11. Совершенно серьезно, во всех таких общественных обязанностях г-н Харрисон был человеком редчайшего качества и достоинства; абсолютно бескорыстный в своем рвении, неутомимый в усилиях, всегда готовый, никогда не утомительный, никогда не абсурдный; привносящий практический смысл, добрую рассудительность и самый здоровый элемент добродушной, но неподкупной честности во все, что находила делать его рука. Все уважали, а лучшие люди искренне ценили его, и я думаю, что те, кто больше всего знал мир, всегда первыми признавали его прекрасную способность делать именно то, что нужно, именно в нужной мере — и так приятно. В частной жизни он был для меня объектом совершенно особого восхищения в том количестве удовольствия, которое он мог получать от мелочей; и он весьма существенно изменил многие мои самые серьезные выводы относительно преимуществ или вреда современной пригородной жизни. Для меня самого едва ли какое-либо место жительства и обязанность в этом мире показались бы (пока, возможно, я не попробовал бы их) менее подходящими для человека чувствительного и причудливого ума, чем Нью-Роуд, Камбервелл-Грин и монотонная офисная работа на Бридж-стрит. И до некоторой степени я все еще того же мнения относительно этих вопросов и полностью, без сомнения или колебания, отвергаю существование Нью-Роуд и Камбервелл-Грин в целом, не меньше, чем осуждение интеллигентных людей на рутину канцелярской работы, прерываемую лишь трехнедельным отпуском в конце года. На менее живых, причудливых и любезных людей, чем мой старый друг, Нью-Роуд и ежедневный стол действительно оказывают деградирующее и весьма прискорбное влияние. Но г-н Харрисон привносил свежесть пасторальной простоты в самые выцветшие уголки Грин, освещал своим жизнерадостным сердцем самые свинцовые часы офиса и собирал во время своего трехнедельного отпуска в окрестностях, скажем, Гилфорда, Грейвсенда, Бродстерса или Растингтона больше жизненной рекреации и спекулятивной философии, чем другой человек получил бы в гранд-туре.
12. С другой стороны, я, которому весь день нечего было делать, кроме того, что мне нравилось, и который мог бродить по воле среди всех лучших красот земного шара — и то не без достаточной силы видеть и чувствовать их, — был обычно недовольным человеком, а часто и утомленным; и упрекающая мысль, которая всегда возникала в моем уме, когда в этой непреодолимой апатии от пресыщения возбуждением я обнаруживал, что не могу получить даже минутного удовольствия от самой прекрасной сцены, была всегда: «Если бы только г-н Харрисон был здесь вместо меня!»

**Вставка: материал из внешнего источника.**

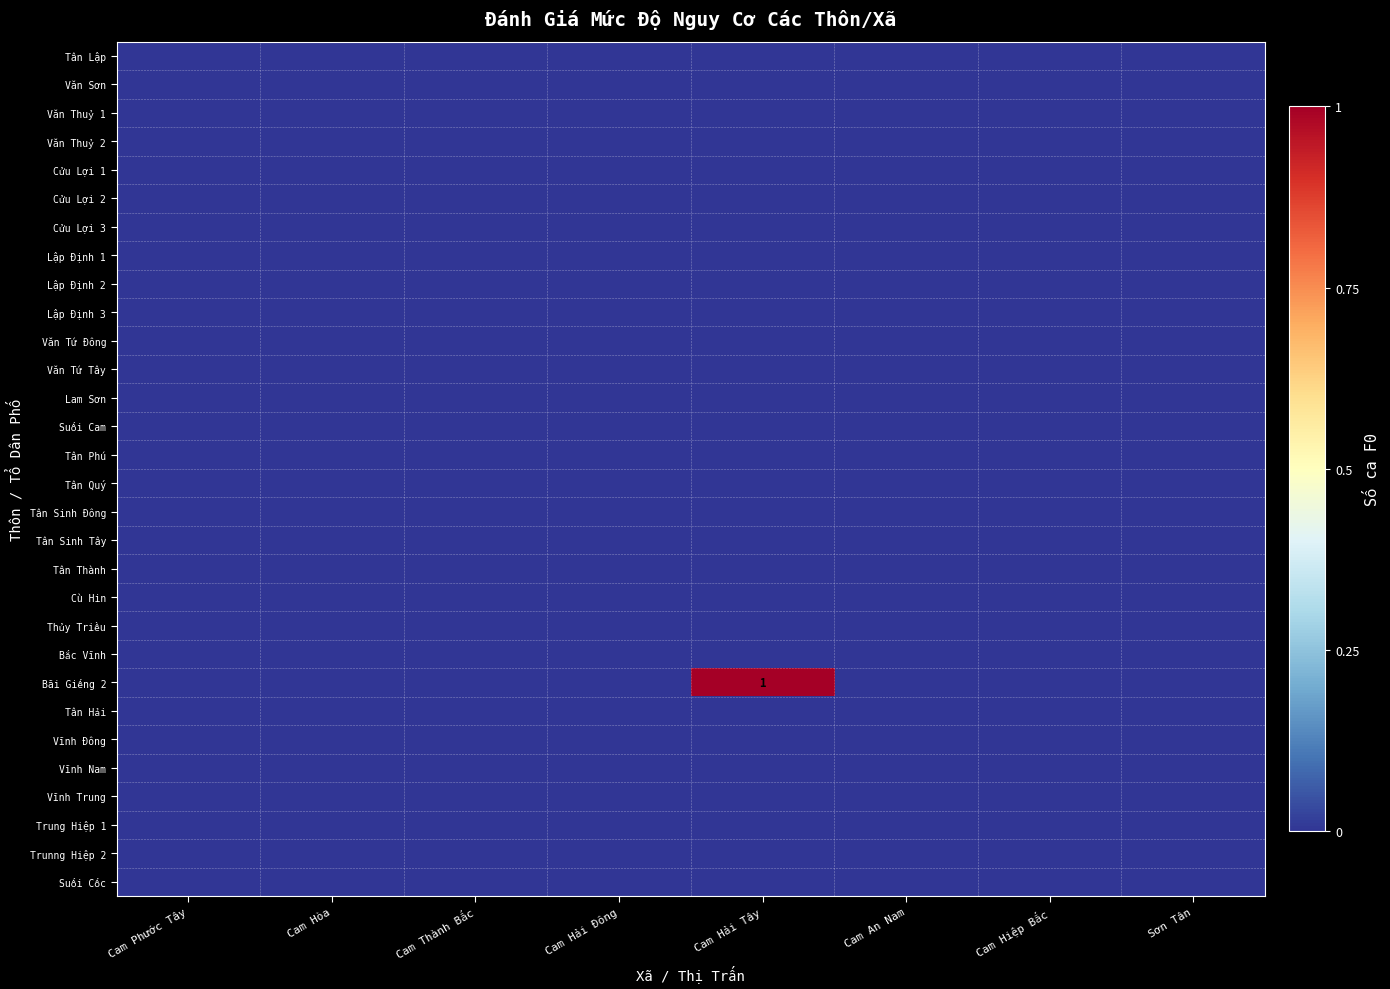

True or false: Cửu Lợi 2 has a value of 0 at Cam An Nam.

True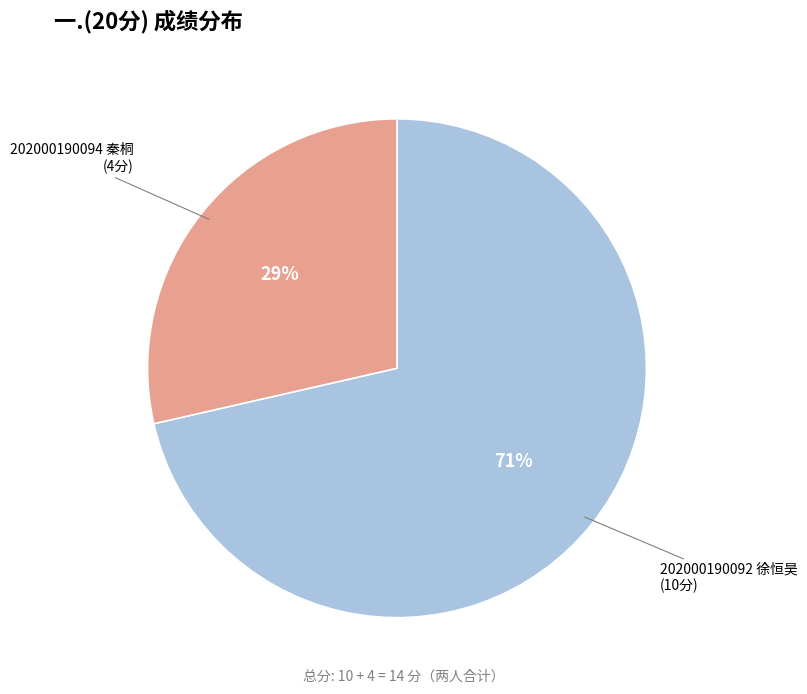

Which category has the smallest portion of the pie?

202000190094 秦桐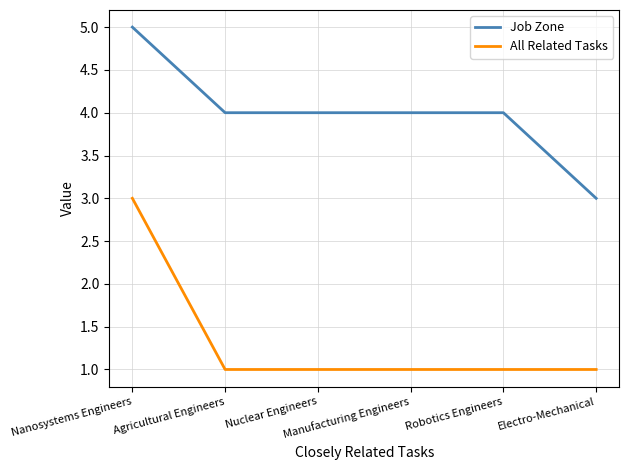

At which label does Job Zone reach its minimum?

Electro-Mechanical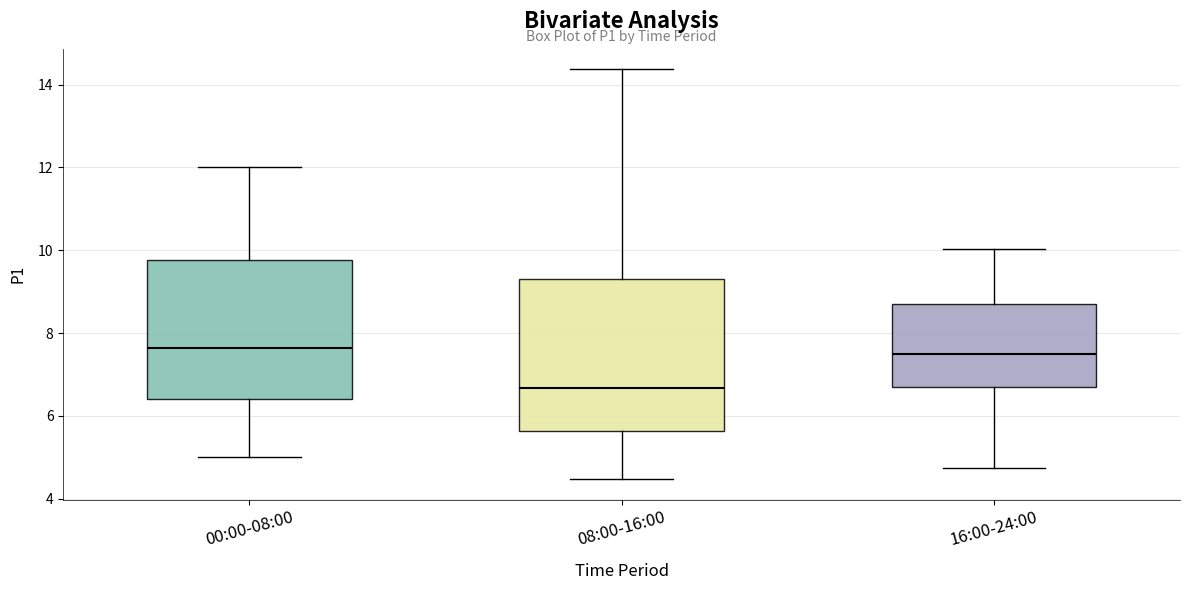

Comparing the boxes themselves (not the whiskers), which one is the tallest?

08:00-16:00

13. Много-много раз я очень серьезно планировал заманить его за воду. Но всегда было что-то, что нужно было сделать в спешке — что-то, что нужно было проработать — что-то, что нужно было увидеть, как я думал, только на мой собственный тихий манер. Я верю, если бы у меня хватило ума взять своего старого друга с собой, он показал бы мне гораздо больше, чем я обнаружил сам. Но этому не суждено было сбыться; и год за годом я отправлялся ворчать и хандрить в Венецию или на озеро Лаго-Маджоре; а г-н Харрисон — наслаждаться жизнью с утра до ночи в Бродстерсе или Бокс-Хилле. Пусть я не буду говорить с пренебрежением ни о том, ни о другом. Никакая синяя томность безприливной волны не стоит брызг и блеска Юго-Восточного английского пляжа, и никто никогда не оценит по достоинству сосны Венгерн-Альп, кто презирает кусты Бокс-Хилла.
Да, я помню маленький восторг самого Джорджа Ричмонда на тех прекрасных склонах солнечного дерна, заканчивающийся видением Товита и его собаки — не меньше — ведомых туда услужливым ангелом. (Я всегда удивлялся, кстати, интересовалась ли та благословенная собака тем, что говорил ей ангел.)